Time-dependent analysis of K2PtBr6 binding to lysozyme studied by protein powder and single crystal X-ray analysis

Multi heavy atom cluster compounds like K2PtBr6 offer a way forward to solve, de novo, unknown protein structures by powder diffraction involving dispersive (measured at two X-ray wavelengths) and isomorphous intensity differences as a complement to micro-crystallography or by using both approaches in combination. Towards this end, using the ESRF high resolution synchrotron X-ray powder diffraction beamline ID31, we have recorded high quality protein powder diffractograms at the platinum LIII and bromine K absorption edges, as well as reference wavelengths, for K2PtBr6 bound to lysozyme. These experiments were conducted at 80K to protect the sample against X-radiation damage as much as possible and also to fix the K2PtBr6 bound state, which seemed to show instability at room temperature. With multiple powder pattern analysis we extracted intensities and showed the PtBr6 bound in lysozyme using ‘omit electron density maps’. In addition the wavelength dispersive Fourier around the Br K edge shows up the bromine signal at PtBr6 binding site 1 in one of the six samples tested.

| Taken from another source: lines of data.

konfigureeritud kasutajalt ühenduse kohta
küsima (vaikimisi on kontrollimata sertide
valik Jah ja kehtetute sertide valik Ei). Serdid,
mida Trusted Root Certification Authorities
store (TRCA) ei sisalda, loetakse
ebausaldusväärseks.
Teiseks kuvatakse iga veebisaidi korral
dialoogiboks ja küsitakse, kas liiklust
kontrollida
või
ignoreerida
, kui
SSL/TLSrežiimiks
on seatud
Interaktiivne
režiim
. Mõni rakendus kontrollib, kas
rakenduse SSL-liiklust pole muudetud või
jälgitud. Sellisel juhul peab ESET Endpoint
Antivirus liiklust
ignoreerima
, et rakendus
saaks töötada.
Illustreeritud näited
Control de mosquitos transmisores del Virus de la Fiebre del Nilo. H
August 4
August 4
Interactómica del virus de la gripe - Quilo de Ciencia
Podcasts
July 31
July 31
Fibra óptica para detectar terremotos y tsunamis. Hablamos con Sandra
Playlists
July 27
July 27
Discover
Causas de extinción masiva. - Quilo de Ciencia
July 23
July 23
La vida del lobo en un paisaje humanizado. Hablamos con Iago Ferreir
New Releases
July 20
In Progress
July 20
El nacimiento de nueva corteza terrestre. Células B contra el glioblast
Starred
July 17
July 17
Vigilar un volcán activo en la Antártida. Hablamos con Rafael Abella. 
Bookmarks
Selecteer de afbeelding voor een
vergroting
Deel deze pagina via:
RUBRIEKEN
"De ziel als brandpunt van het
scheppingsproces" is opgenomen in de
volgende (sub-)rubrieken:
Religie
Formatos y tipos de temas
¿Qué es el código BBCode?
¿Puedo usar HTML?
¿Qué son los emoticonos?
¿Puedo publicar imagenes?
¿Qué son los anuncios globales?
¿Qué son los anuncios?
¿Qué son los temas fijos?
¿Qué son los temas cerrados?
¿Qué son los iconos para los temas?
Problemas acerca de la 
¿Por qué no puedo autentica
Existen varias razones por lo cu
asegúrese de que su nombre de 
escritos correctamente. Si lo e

To better understand the chemical properties of this heavy atom compound we have elucidated the detailed binding behaviour using single crystal analyses with time-resolved freeze quenching after soak times of 10, 90 and 170 minutes. Whilst the quick soaking of 10 to 30 minutes, used at ESRF ID31 shows clear binding there is increasing binding strength with increasing soak time. Thus, these time-resolved analytical chemistry results show that further heavy atom signal optimizations are possible. Prospects for extending our approach to the yet larger isomorphous and wavelength dispersive signal case of Ta6Br12 bound to lysozyme are also described.